# [About this task]
Search the data for "center". Return each matching line.

Stored data
=== Begin Enclosure ===

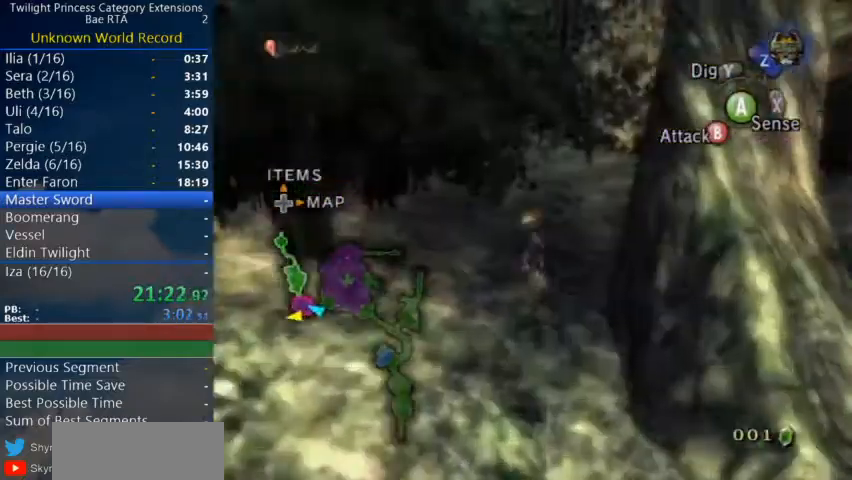
{"buttons": ["A"], "left_stick": "up-right", "right_stick": "center", "events": [[67, "A", "down"], [100, "A", "up"], [133, "A", "down"], [200, "A", "up"], [200, "left_stick", "up-right"], [267, "A", "down"], [333, "A", "up"], [400, "A", "down"], [467, "A", "up"], [500, "A", "down"]]}
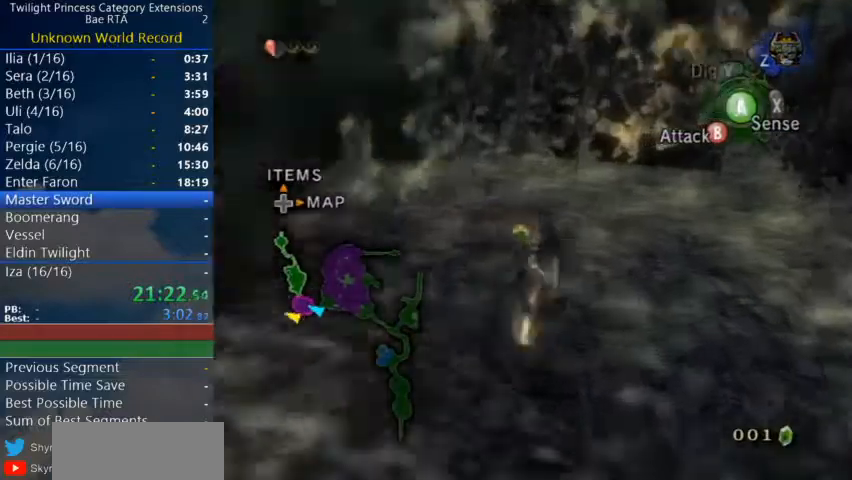
{"buttons": [], "left_stick": "up-right", "right_stick": "center", "events": [[67, "A", "up"], [167, "A", "down"], [200, "A", "up"], [267, "A", "down"], [333, "A", "up"], [400, "A", "down"], [433, "A", "up"]]}
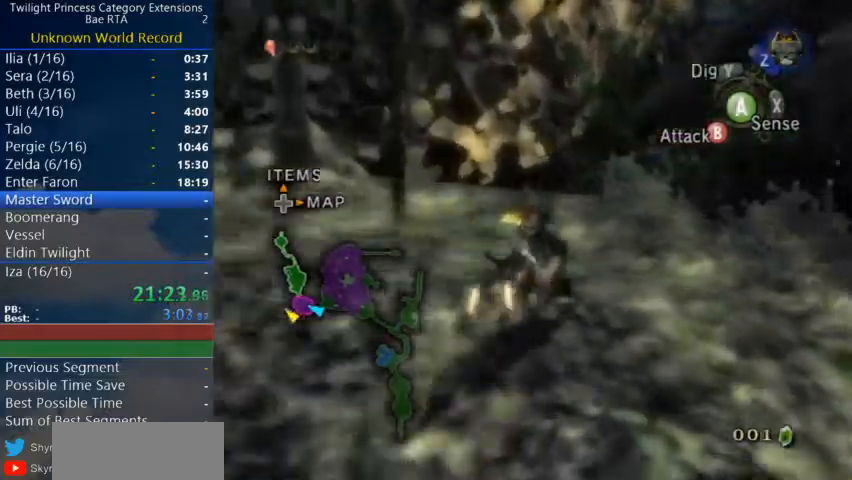
{"buttons": ["A"], "left_stick": "up", "right_stick": "center", "events": [[33, "A", "down"], [100, "A", "up"], [133, "A", "down"], [167, "A", "up"], [267, "A", "down"], [300, "A", "up"], [367, "A", "down"], [433, "A", "up"], [433, "left_stick", "up"], [500, "A", "down"]]}
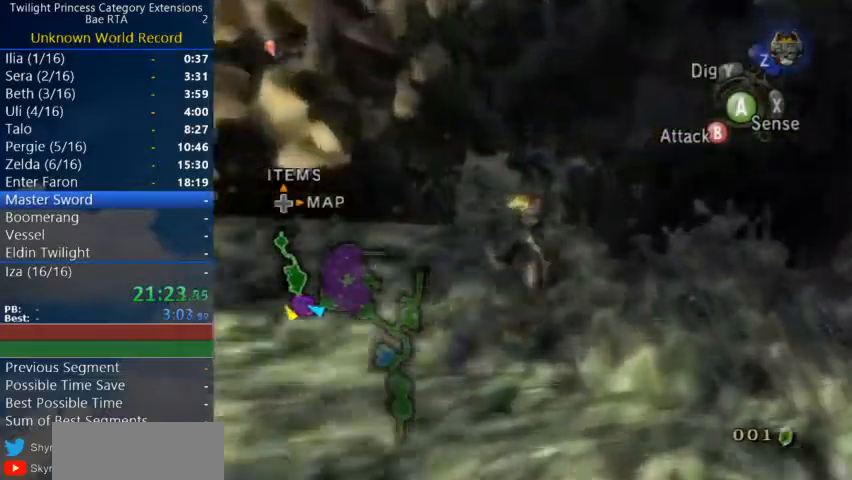
{"buttons": ["A"], "left_stick": "up", "right_stick": "center", "events": [[67, "A", "up"], [133, "A", "down"], [167, "A", "up"], [233, "A", "down"], [300, "A", "up"], [333, "A", "down"], [433, "A", "up"], [467, "A", "down"]]}
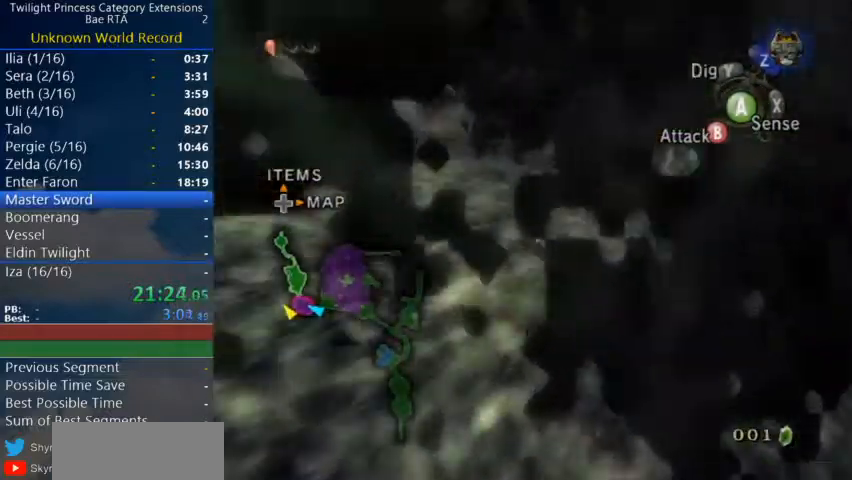
{"buttons": [], "left_stick": "up", "right_stick": "center", "events": [[133, "A", "up"], [200, "A", "down"], [400, "A", "up"], [467, "A", "down"], [500, "A", "up"]]}
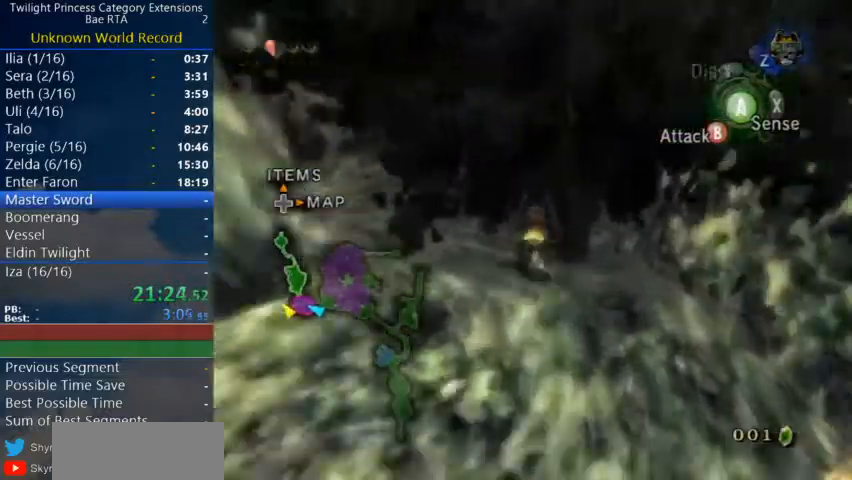
{"buttons": [], "left_stick": "up", "right_stick": "center", "events": [[100, "A", "down"], [167, "A", "up"], [200, "A", "down"], [267, "A", "up"], [333, "A", "down"], [367, "A", "up"]]}
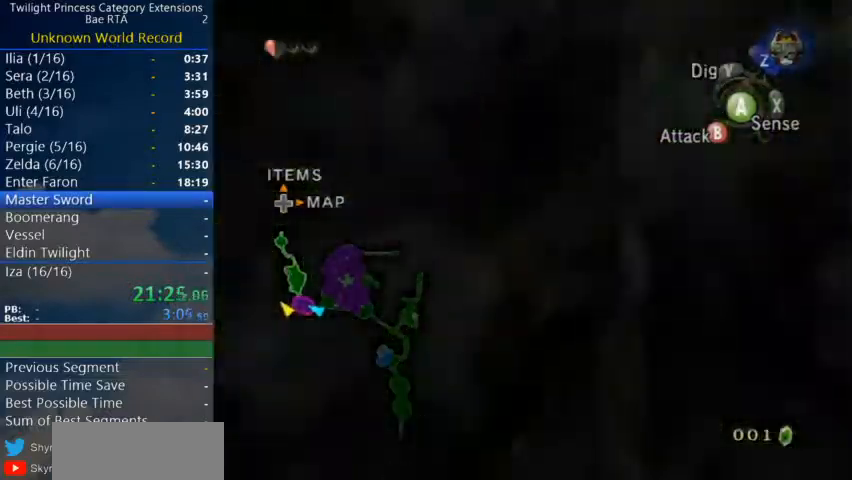
{"buttons": [], "left_stick": "up", "right_stick": "center", "events": []}
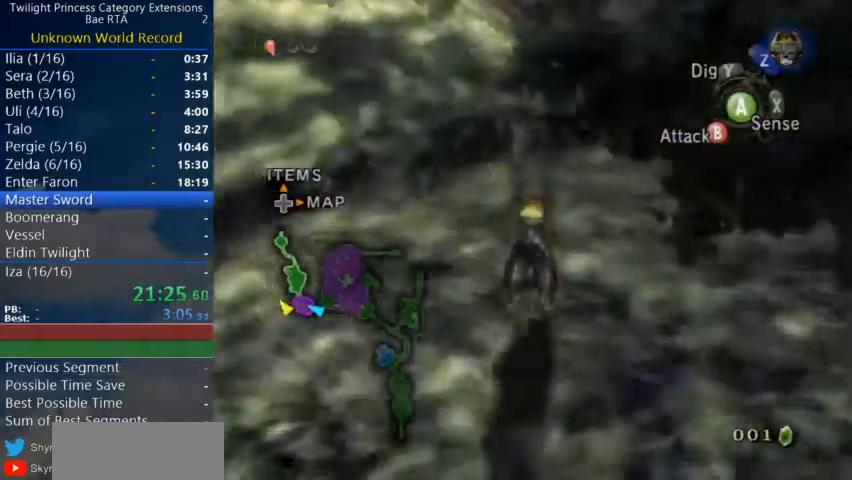
{"buttons": [], "left_stick": "up-right", "right_stick": "center", "events": [[333, "left_stick", "up-right"]]}
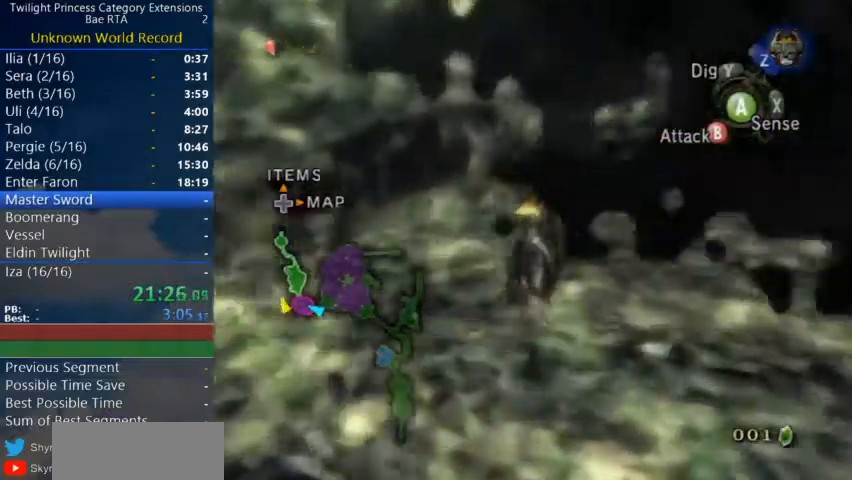
{"buttons": [], "left_stick": "up", "right_stick": "center", "events": [[200, "left_stick", "up"]]}
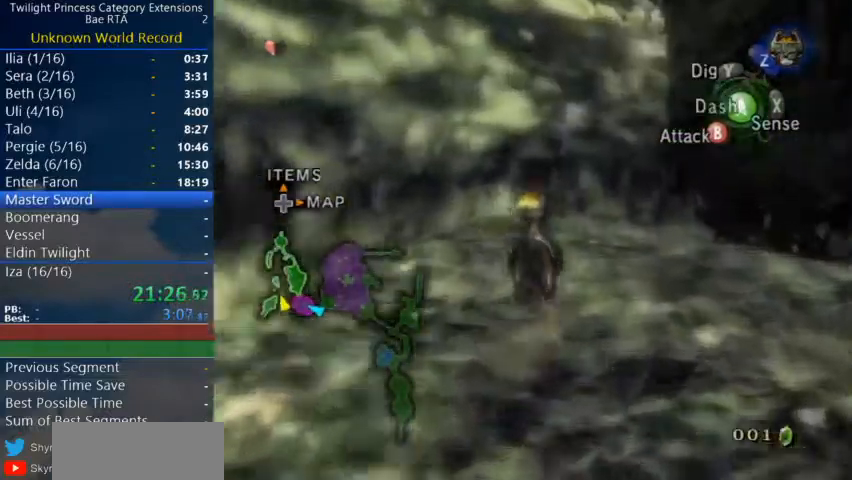
{"buttons": [], "left_stick": "up-left", "right_stick": "center", "events": [[133, "left_stick", "up-left"], [267, "A", "down"], [367, "A", "up"]]}
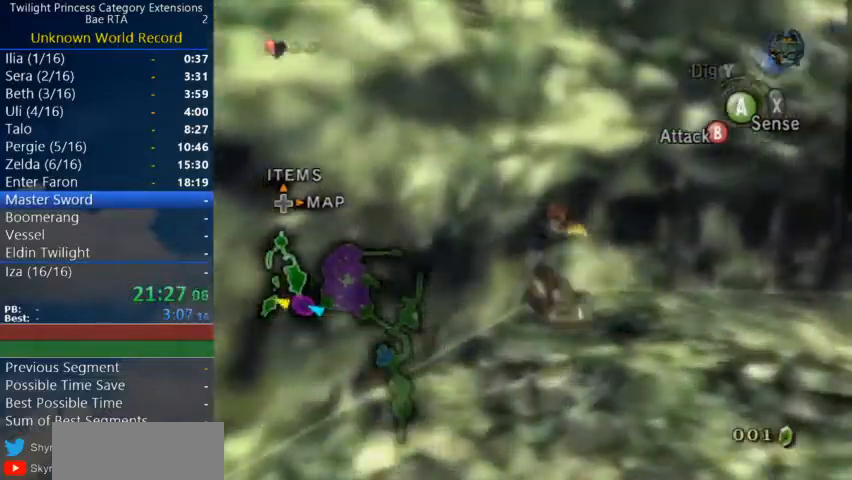
{"buttons": [], "left_stick": "up", "right_stick": "right", "events": [[300, "right_stick", "right"], [400, "left_stick", "up"]]}
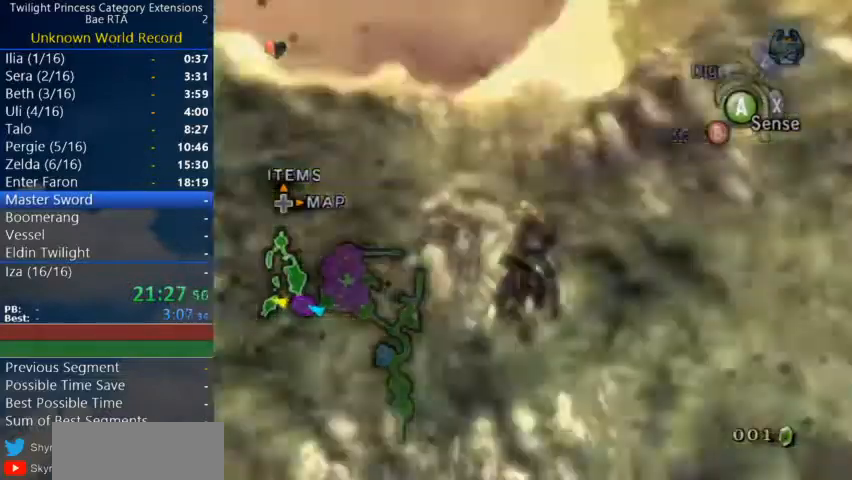
{"buttons": [], "left_stick": "center", "right_stick": "right", "events": [[67, "left_stick", "up-right"], [467, "left_stick", "center"]]}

=== End Enclosure ===

# [Your solution]
{"buttons": ["A"], "left_stick": "up-right", "right_stick": "center", "events": [[67, "A", "down"], [100, "A", "up"], [133, "A", "down"], [200, "A", "up"], [200, "left_stick", "up-right"], [267, "A", "down"], [333, "A", "up"], [400, "A", "down"], [467, "A", "up"], [500, "A", "down"]]}
{"buttons": [], "left_stick": "up-right", "right_stick": "center", "events": [[67, "A", "up"], [167, "A", "down"], [200, "A", "up"], [267, "A", "down"], [333, "A", "up"], [400, "A", "down"], [433, "A", "up"]]}
{"buttons": ["A"], "left_stick": "up", "right_stick": "center", "events": [[33, "A", "down"], [100, "A", "up"], [133, "A", "down"], [167, "A", "up"], [267, "A", "down"], [300, "A", "up"], [367, "A", "down"], [433, "A", "up"], [433, "left_stick", "up"], [500, "A", "down"]]}
{"buttons": ["A"], "left_stick": "up", "right_stick": "center", "events": [[67, "A", "up"], [133, "A", "down"], [167, "A", "up"], [233, "A", "down"], [300, "A", "up"], [333, "A", "down"], [433, "A", "up"], [467, "A", "down"]]}
{"buttons": [], "left_stick": "up", "right_stick": "center", "events": [[133, "A", "up"], [200, "A", "down"], [400, "A", "up"], [467, "A", "down"], [500, "A", "up"]]}
{"buttons": [], "left_stick": "up", "right_stick": "center", "events": [[100, "A", "down"], [167, "A", "up"], [200, "A", "down"], [267, "A", "up"], [333, "A", "down"], [367, "A", "up"]]}
{"buttons": [], "left_stick": "up", "right_stick": "center", "events": []}
{"buttons": [], "left_stick": "up-right", "right_stick": "center", "events": [[333, "left_stick", "up-right"]]}
{"buttons": [], "left_stick": "up", "right_stick": "center", "events": [[200, "left_stick", "up"]]}
{"buttons": [], "left_stick": "up-left", "right_stick": "center", "events": [[133, "left_stick", "up-left"], [267, "A", "down"], [367, "A", "up"]]}
{"buttons": [], "left_stick": "center", "right_stick": "right", "events": [[67, "left_stick", "up-right"], [467, "left_stick", "center"]]}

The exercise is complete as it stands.